The Marys also go together to tell the news of Jesus’ resurrection. That may feel more risky than going to the tomb. At the tomb they know what they will find: death. It is not welcome but it is known. It is not desired but it is predictable. But finding life when you expect death? How is that even possible? We need a companion on the journey toward life.
Life from death, is not as instant as we see with Jesus. Even walking with a good friend like Mary it can take a while to experience life again, to see bright colors instead of variants of gray. It takes time to develop the yearning for flavor and smell once again. It takes time to recover the belief that there is truth in words and touch. Choosing life after a death is not a quick or simple process. We need each other as make the choice to choose life.
The bodies of many saints who had died, who come out of their tombs after Jesus resurrection are still a mystery to me. But I wonder about them and why they appear in Matthew’s story. We think of bodies that come out of tombs as creepy zombies and potentially dangerous. Matthew doesn’t seem to have the same understanding.

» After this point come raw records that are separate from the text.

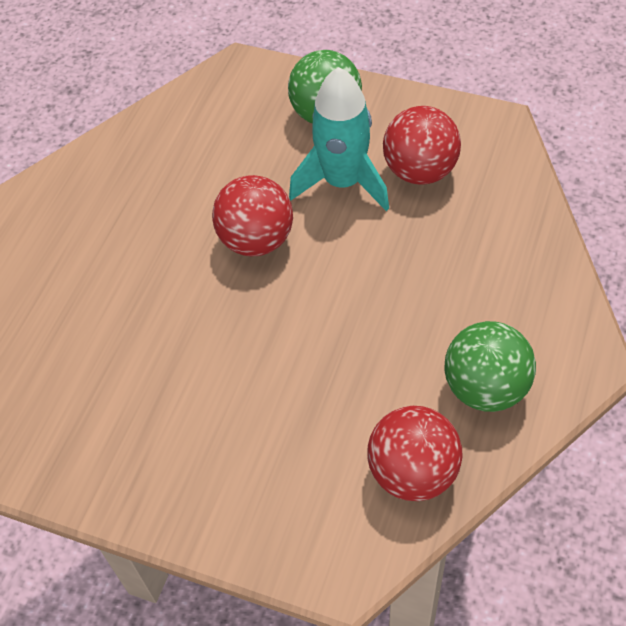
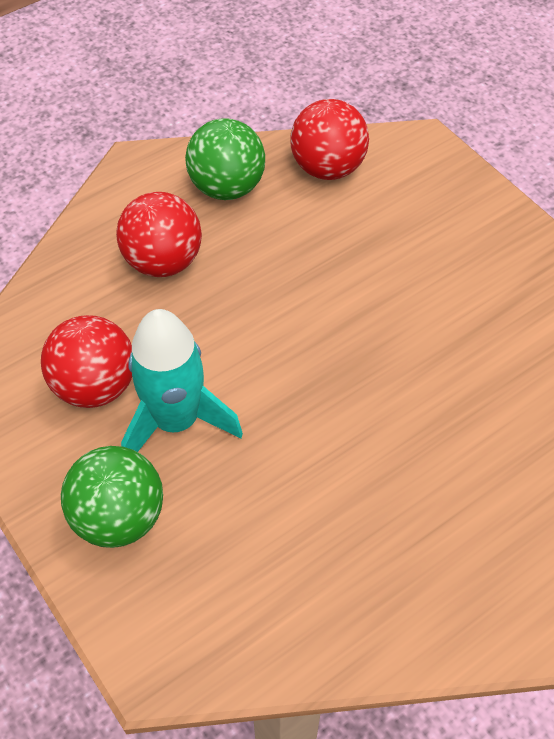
camera: 150 degrees left, 0 degrees up
(256, 240) = (307, 411): red ball -> red ball (163, 261)

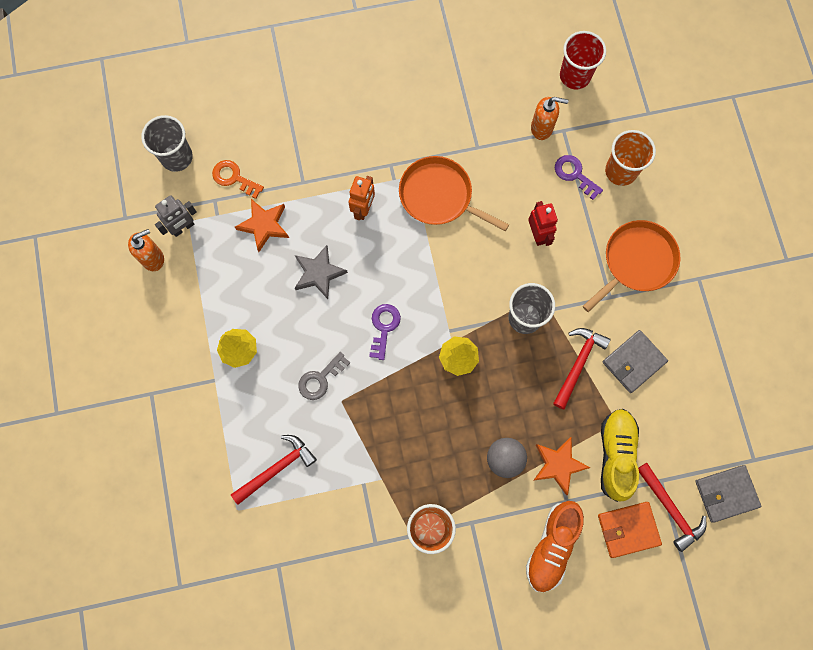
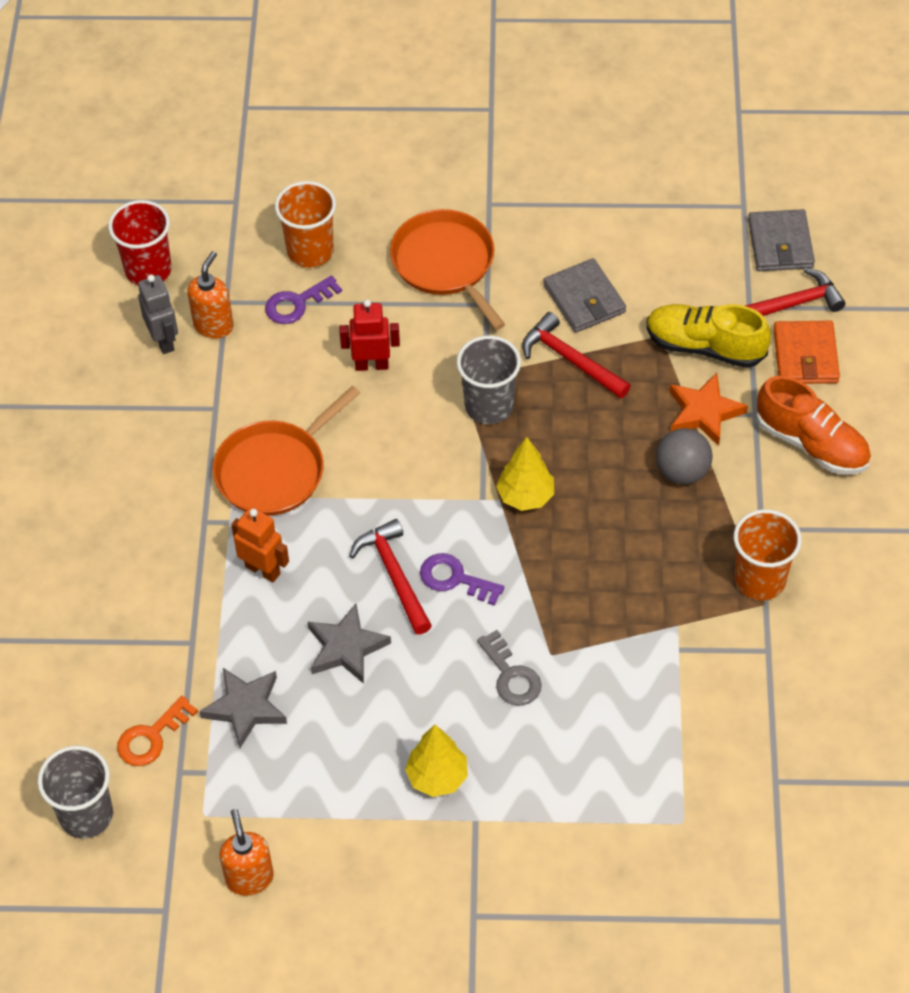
camera: 75 degrees left, 20 degrees down
(183, 228) = (211, 825): grey robot -> grey robot (164, 340)
(264, 225) = (245, 708): orange star -> grey star
(277, 468) = (632, 757): red hammer -> red hammer (394, 575)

I wonder if these saints who had been dead but are now alive and present themselves in the holy city are a sign of reassurance for Matthew. There will be life, it may take a long, long time. It may look as if all is lost, yet life can emerge from the tombs. We know that when a seed falls into the ground and dies, new life can emerge. Matthew seems to say that even tombs contain potential. Even when death is old, there is the possibility that new life, new understanding can emerge in some strange, mysterious way.
This is not quite the fluffy, happy Easter I hope for. I want unfettered joy, a good egg casserole, the fragrance of hyacinths and lilies, and lots of Hallelujahs. Instead we get encouragement to not turn away but practice looking at the tomb; we get encouragement to not remain silent but to speak the names of the dead; we get encouragement to not be alone but to take someone with us when encountering death – or life.
And we get assurance that while there is no simple fix, we do not face death – or life – alone. We are in the company of many of who have gone before and many who will come after. Life is stronger than death. Alleluia!